TO DO: Work out how many lines in the records include the word "نمود", then answer with nothing but that number.

DATA SHOWN: Begin

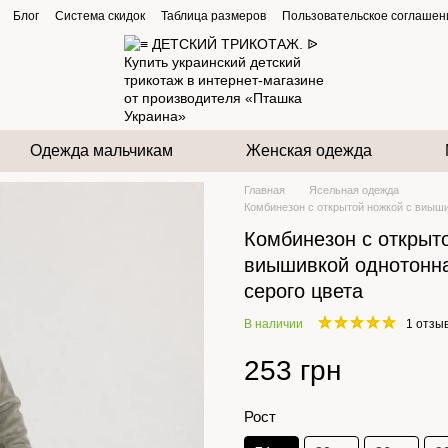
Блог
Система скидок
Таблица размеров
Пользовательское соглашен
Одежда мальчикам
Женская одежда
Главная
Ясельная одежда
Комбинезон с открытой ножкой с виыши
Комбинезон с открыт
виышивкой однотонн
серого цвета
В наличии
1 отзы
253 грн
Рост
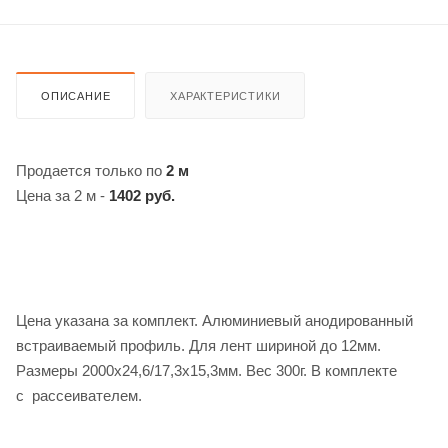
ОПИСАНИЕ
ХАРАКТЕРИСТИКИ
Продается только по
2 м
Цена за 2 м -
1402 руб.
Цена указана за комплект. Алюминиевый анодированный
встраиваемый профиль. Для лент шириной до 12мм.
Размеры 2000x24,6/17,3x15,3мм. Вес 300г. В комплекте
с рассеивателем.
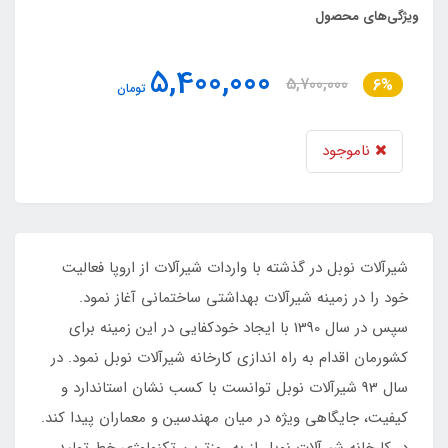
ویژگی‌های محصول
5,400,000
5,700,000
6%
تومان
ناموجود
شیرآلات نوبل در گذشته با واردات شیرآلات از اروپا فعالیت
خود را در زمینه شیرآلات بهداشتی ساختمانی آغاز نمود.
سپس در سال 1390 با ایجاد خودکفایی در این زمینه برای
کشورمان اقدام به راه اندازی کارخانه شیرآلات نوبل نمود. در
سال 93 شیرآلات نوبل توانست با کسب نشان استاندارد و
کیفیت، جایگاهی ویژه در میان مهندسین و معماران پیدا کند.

DATA SHOWN: End

ANSWER BOX: 2